Senelerdir
tekrarlanır. Bu anayasa bize uygun değil. Nesi uygun değil? Çünkü devleti öne alan,
bireyi arka plana iten bir anayasadır. Bu bir darbe anayasasıdır. Dünya
devletleri nasıl bir anayasa ile idare ediliyorsa bizde öyle yapalım denildi.
Denildi de ne oldu?
CHP
her yapılan değişikliği anayasa mahkemesine götürdü. Yeni anayasa
denildi,”gelir çay içer giderler” dediler. Siyasilerin ve bütün insanların
hareket alanını daraltan bir yargı sultasından kurtulmak için bazı maddelerin
değişikliğine gidildi, referandum yapıldı. CHP ret cephesinde yer aldı. MHP ret
cephesinde yer aldı. BDP ret cephesinde yer aldı, boykot etti. Ne demektir bu?
Biz bu anayasadan memnunuz. Memnunsanız buyurun. Üç partinin de yaşadığı
sorunların sebebi bu anayasa. Şimdi akıllarına geldi bu anayasanın anormalliği.
Meclise
başörtülü bir hanım girdi diye “atın bu kadını dışarı” diyen bunlar değil miydi?
Nazlı Ilıcak’ın milletvekilliği düşürülürken suskun olan CHP, MHP yine bunlar
değil miydi? BDP den hiç bahsetmiyorum. Sözüm ona Türkiye partisi olması
gereken partilere söylüyorum. O zaman işlerine geldiği için itiraz etmediler.

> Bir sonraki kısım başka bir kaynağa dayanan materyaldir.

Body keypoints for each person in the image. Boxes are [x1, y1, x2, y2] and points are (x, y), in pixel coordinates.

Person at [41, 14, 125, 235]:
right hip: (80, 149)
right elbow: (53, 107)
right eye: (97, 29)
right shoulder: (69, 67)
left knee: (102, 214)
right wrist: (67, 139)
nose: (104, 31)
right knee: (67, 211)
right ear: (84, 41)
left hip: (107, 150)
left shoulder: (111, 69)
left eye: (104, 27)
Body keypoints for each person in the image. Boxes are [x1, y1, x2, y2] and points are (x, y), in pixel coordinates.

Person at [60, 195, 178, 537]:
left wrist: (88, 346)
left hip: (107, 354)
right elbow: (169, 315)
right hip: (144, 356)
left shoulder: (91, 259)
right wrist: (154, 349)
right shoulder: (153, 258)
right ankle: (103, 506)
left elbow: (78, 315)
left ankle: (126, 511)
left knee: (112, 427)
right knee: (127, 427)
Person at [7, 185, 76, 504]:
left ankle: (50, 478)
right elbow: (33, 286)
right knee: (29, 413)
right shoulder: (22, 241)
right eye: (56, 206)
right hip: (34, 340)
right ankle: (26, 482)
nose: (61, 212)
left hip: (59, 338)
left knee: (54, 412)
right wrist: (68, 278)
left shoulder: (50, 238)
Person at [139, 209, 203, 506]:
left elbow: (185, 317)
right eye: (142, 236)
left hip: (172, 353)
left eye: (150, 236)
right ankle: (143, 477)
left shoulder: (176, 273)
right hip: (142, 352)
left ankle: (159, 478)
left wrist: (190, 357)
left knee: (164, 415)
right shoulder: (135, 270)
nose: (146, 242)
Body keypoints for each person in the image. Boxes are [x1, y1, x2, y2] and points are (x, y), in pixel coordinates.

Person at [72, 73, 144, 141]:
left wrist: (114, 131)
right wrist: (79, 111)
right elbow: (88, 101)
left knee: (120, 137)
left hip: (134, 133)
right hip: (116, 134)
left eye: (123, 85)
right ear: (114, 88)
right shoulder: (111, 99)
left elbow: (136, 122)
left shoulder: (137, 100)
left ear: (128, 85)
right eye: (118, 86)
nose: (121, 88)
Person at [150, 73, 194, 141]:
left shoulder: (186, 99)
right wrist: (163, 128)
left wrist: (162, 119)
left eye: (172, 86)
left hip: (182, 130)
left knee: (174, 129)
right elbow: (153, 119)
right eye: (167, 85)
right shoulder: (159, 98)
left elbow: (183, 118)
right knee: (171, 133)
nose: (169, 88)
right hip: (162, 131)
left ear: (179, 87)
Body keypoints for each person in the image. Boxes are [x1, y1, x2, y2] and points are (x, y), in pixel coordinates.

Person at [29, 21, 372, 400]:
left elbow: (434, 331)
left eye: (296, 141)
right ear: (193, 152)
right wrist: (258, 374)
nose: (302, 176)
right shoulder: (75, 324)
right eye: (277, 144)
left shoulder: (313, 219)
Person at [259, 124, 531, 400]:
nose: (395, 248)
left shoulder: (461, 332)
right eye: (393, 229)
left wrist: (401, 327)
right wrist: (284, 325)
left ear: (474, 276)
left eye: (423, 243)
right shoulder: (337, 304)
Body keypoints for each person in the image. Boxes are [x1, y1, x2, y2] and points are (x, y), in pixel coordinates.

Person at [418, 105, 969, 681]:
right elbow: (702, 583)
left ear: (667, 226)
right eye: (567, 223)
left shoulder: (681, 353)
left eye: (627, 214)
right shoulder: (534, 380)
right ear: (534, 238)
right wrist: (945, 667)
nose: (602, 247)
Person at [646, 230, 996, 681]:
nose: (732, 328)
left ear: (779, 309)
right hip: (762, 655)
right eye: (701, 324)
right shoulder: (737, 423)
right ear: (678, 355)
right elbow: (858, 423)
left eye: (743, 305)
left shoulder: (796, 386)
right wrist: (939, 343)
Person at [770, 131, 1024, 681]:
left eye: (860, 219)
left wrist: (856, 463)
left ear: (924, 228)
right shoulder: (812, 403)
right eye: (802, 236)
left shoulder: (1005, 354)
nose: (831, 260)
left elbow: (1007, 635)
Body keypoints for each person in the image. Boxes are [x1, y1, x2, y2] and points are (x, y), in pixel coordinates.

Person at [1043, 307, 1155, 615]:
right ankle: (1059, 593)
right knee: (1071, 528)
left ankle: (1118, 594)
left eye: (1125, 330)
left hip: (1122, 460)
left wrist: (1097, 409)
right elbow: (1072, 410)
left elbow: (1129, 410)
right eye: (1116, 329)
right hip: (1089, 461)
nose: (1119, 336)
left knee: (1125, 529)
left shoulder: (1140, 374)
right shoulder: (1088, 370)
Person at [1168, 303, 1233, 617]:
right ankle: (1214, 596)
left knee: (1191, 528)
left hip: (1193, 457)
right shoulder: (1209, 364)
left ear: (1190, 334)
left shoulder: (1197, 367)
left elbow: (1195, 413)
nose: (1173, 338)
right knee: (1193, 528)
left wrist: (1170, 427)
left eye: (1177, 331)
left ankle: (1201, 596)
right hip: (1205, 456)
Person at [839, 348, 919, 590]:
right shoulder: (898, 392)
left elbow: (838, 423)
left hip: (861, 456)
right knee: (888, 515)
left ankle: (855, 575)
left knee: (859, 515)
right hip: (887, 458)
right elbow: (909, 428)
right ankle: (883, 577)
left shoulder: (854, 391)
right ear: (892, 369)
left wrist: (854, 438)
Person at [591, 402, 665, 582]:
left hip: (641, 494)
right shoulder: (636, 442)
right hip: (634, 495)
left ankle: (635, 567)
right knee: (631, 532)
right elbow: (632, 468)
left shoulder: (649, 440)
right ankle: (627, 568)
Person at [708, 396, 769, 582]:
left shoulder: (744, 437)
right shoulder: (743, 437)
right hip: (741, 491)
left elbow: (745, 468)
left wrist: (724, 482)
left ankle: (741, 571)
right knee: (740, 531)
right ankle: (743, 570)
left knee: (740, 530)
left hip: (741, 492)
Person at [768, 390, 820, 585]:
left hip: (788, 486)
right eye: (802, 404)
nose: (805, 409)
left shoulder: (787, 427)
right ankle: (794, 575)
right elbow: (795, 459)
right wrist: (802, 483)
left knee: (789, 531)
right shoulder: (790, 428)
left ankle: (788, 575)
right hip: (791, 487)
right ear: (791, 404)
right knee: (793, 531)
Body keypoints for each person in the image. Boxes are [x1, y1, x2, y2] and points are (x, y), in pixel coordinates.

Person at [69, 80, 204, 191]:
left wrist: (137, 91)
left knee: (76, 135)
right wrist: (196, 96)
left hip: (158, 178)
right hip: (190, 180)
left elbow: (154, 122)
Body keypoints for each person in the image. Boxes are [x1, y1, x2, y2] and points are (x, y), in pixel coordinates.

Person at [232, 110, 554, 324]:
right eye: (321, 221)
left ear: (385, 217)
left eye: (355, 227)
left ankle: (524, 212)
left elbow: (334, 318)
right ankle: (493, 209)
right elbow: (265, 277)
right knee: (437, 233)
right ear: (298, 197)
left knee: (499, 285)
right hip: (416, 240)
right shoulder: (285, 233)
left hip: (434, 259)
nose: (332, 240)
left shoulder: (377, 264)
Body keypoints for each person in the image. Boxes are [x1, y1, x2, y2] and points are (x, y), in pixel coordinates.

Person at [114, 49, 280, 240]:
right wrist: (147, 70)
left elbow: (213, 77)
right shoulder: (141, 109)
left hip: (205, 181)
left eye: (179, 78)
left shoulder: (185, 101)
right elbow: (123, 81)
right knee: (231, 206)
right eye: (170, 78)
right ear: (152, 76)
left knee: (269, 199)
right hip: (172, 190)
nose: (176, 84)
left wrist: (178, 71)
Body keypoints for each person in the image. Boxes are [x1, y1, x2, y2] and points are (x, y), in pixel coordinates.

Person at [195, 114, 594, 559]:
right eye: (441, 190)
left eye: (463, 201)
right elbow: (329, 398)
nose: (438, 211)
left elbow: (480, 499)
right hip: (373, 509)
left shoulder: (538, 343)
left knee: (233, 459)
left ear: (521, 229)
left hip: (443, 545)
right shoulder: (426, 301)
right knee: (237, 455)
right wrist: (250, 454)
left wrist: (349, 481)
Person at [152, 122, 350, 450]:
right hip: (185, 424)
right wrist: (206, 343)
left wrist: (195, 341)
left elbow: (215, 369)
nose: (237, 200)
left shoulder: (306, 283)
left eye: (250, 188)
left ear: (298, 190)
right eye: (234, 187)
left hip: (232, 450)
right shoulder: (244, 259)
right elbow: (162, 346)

Keser döndü sap döndü bu güne geldik hesap döndü. Ne oldu peki? Dönen sap bir
yerlerine değdi ve canları acıdı.
Efendim
anayasanın bilmem kaçıncı maddesi. Yok, bilmem hangi kanunun kaçıncı maddesi.
Bu maddeler başkalarını yargılarken, partiler kapatılırken, şiir okudu diye
vatandaş ceza alıp hapis yatarken aklınız nerdeydi? O zaman keserin sapının
yönü başka taraftaydı değil mi?
Hukuk
hepimiz içindir. Sana dokununca kötü hukuk, başkasına dokununca yerinde kalsın
iyi hukuk diyemezsiniz. Evrensel normlara uygun bir hukuk sitemi gerekiyor.
İşte fırsat. Gidin meclise değiştirin, bütün ülke insanını kucaklayacak bir
anayasa yapın.
Sayın
Süheyl Batum diyor ki;”bu bir oyun.”Doğrudur bu bir oyun. YSK mart ayında
verilen mahkûmiyet kararını seçim öncesi görmüyor, seçimden sonra görüyor ve
milletvekili olamaz diyor. Biz bu oyunları daha önce de gördük.”Atın bu kadını
dışarı” derken hiçbir yerde yazmayan kurallar uygulandı.367 kararları verildi.
Okul kitaplarında yazan şiir okundu diye ceza verildi. Sayın Batum o zaman
hukukçu değil miydi? Seçimden sonra mı hukukçu oldu? Olmadı tabi. Eskiden de
hukukçu idi. Ama o zaman keserin sapı başka yöne bakıyordu.
Boşuna
dememişler keser döner sap döner gün olur hesap döner.